SOURCE TEXT:
________________________

|
|
User-Agent detection: The Code
This code is written in Java. It is trivial enough to be translated in any language easily though. The first three methods are utilities, and the last two are the real detection: Browser and OS. The one in the middle is a helper to handle bots. In the code, some comments (in red) will guide you though the process.
The three methods returning a Browser/OS (the last three) actually return an array of three Strings, representing the element with three different levels of verbosity.
- The first element represent the class of the element (Win, Linux, MSIE, KHTML...)
- The second element represent the element reasonably detailed (Win98, WinXP, MSIE6, Gecko(Firebird)...)
- The last element represent element with all known details from the User-Agent (Linux2.4.23 i686, Windows NT 5.1, Gecko2004(Firebird0.8.0+), Opera7.23...), the only exception being Gecko for which I truncate the timestamp to the first four digits (the year) otherwise it gets unmanageable
This page was last updated on Oct 23rd 2010.
You can download the code by clicking here. This code is free of any charge and too small to be licensed (IMHO)
This method gets a user-agent String and a position. Starting at this position is assumed to be a version number (From an OS or a Browser, such as 3.1 or NT3.51beta). The method then parses the User-Agent provided and try to detect as much of the version number as possible.
|
public static String getVersionNumber(String a_userAgent, int a_position) {
if (a_position<0) return "";
StringBuffer res = new StringBuffer();
int status = 0;
while (a_position < a_userAgent.length()) {
char c = a_userAgent.charAt(a_position);
switch (status) {
case 0: //
if (c == ' ' || c=='/') break;
if (c == ';' || c==')') return "";
status = 1;
case 1: //
if (c == ';' || c=='/' || c==')' || c=='(' || c=='[') return res.toString().trim();
if (c == ' ') status = 2;
res.append(c);
break;
case 2: //
if ((Character.isLetter(c) &&
Character.isLowerCase(c)) ||
Character.isDigit(c)) {
res.append(c);
status=1;
} else
return res.toString().trim();
break;
}
a_position++;
}
return res.toString().trim();
}
|
This method relies on the preceding one to get the version number. It then truncates it to the numDigits first characters.
|
public static String getFirstVersionNumber(String a_userAgent, int a_position, int numDigits) {
String ver = getVersionNumber(a_userAgent, a_position);
if (ver==null) return "";
int i = 0;
String res="";
while (i<ver.length() && i<numDigits) {
res+=String.valueOf(ver.charAt(i));
i++;
}
return res;
}
|
| This method is a Java utility and doesn't really hold any logic. It takes three Strings as parameters and returns an array of 3 strings. This array is used to return the right label for the right verbosity.

________________________

GIVEN ENTRIES:
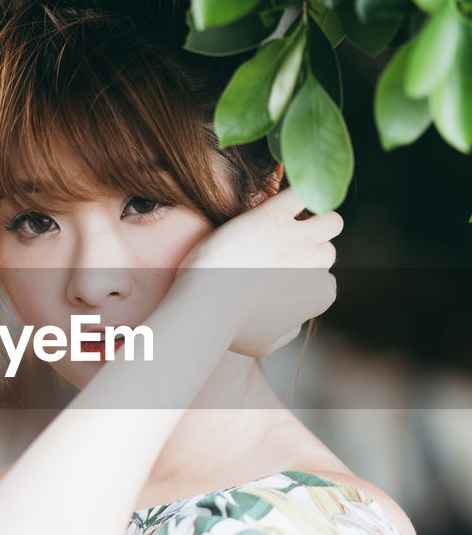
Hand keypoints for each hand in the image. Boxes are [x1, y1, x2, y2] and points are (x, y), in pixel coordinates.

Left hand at [175, 186, 342, 357]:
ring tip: (283, 227)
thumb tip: (295, 319)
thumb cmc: (229, 330)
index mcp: (320, 294)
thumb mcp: (266, 342)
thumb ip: (289, 327)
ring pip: (329, 220)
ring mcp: (297, 236)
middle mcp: (316, 264)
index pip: (324, 279)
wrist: (205, 307)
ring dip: (314, 221)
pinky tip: (274, 204)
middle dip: (308, 249)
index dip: (302, 278)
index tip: (276, 279)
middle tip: (275, 252)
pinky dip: (298, 192)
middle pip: (326, 249)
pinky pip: (300, 192)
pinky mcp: (272, 215)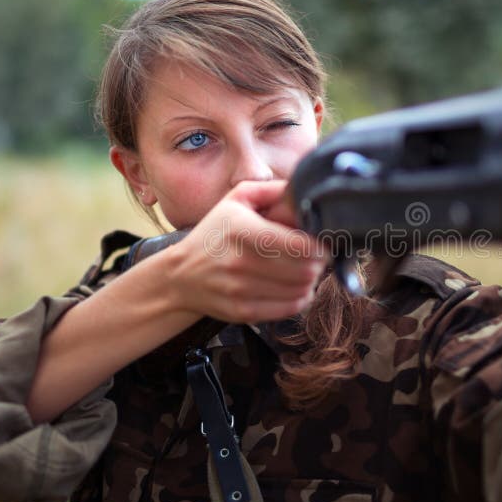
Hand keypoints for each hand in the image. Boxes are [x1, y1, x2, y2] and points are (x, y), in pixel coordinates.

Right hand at [168, 180, 325, 322]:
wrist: (180, 276)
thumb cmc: (215, 234)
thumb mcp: (236, 200)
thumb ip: (272, 190)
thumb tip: (303, 190)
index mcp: (242, 230)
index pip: (299, 245)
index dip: (319, 245)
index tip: (321, 241)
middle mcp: (240, 262)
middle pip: (306, 270)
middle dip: (318, 262)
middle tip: (315, 256)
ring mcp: (241, 290)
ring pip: (302, 290)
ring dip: (310, 280)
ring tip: (302, 269)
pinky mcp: (243, 312)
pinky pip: (290, 308)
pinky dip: (300, 297)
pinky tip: (293, 286)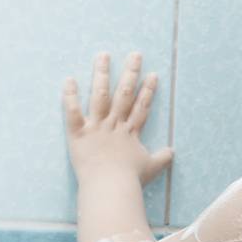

________________________

REQUIRED TASKS:
[a] Extract from the user-agent detection page the passage that begins at the words "- The second" and stops after "be licensed (IMHO)", copying it word for word.
[b] Decide whether each statement agrees with the user-agent detection page, answering yes or no and quoting the words that settle it: (i) the code is written in Java; (ii) for Gecko, the timestamp is cut to its first two digits; (iii) the page was last updated in 2012.

SOLUTIONS TO THE EXERCISE:
[a]
- The second element represent the element reasonably detailed (Win98, WinXP, MSIE6, Gecko(Firebird)...)
- The last element represent element with all known details from the User-Agent (Linux2.4.23 i686, Windows NT 5.1, Gecko2004(Firebird0.8.0+), Opera7.23...), the only exception being Gecko for which I truncate the timestamp to the first four digits (the year) otherwise it gets unmanageable
This page was last updated on Oct 23rd 2010.
You can download the code by clicking here. This code is free of any charge and too small to be licensed (IMHO)

[b]
(i) Yes: "This code is written in Java."
(ii) No: "I truncate the timestamp to the first four digits (the year)"
(iii) No: "This page was last updated on Oct 23rd 2010."